(Dataset extract)
= = =

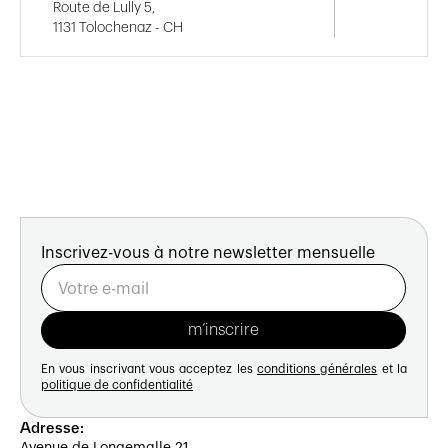
Route de Lully 5,
1131 Tolochenaz - CH
Inscrivez-vous à notre newsletter mensuelle
En vous inscrivant vous acceptez les
conditions générales
et la
politique de confidentialité
Adresse:
Avenue de Longemalle 21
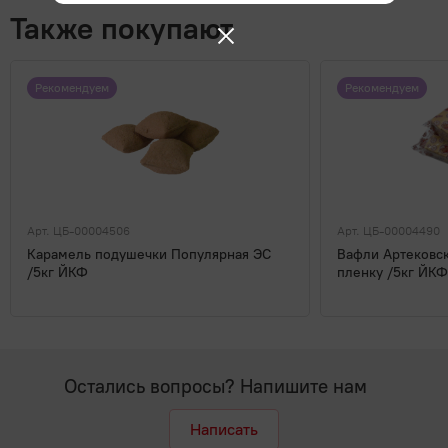
Также покупают
Рекомендуем
Рекомендуем
Арт. ЦБ-00004506
Арт. ЦБ-00004490
Карамель подушечки Популярная ЭС
Вафли Артековск
/5кг ЙКФ
пленку /5кг ЙКФ
Остались вопросы? Напишите нам
Написать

= = =

(Assigned task) Reproduce the text of all the records above line by line, without changing a character. Leave the pictures out.

(Written response)
Route de Lully 5,
1131 Tolochenaz - CH
Inscrivez-vous à notre newsletter mensuelle
En vous inscrivant vous acceptez les
conditions générales
et la
politique de confidentialité
Adresse:
Avenue de Longemalle 21
Также покупают
Рекомендуем
Рекомендуем
Арт. ЦБ-00004506
Арт. ЦБ-00004490
Карамель подушечки Популярная ЭС
Вафли Артековск
/5кг ЙКФ
пленку /5кг ЙКФ
Остались вопросы? Напишите нам
Написать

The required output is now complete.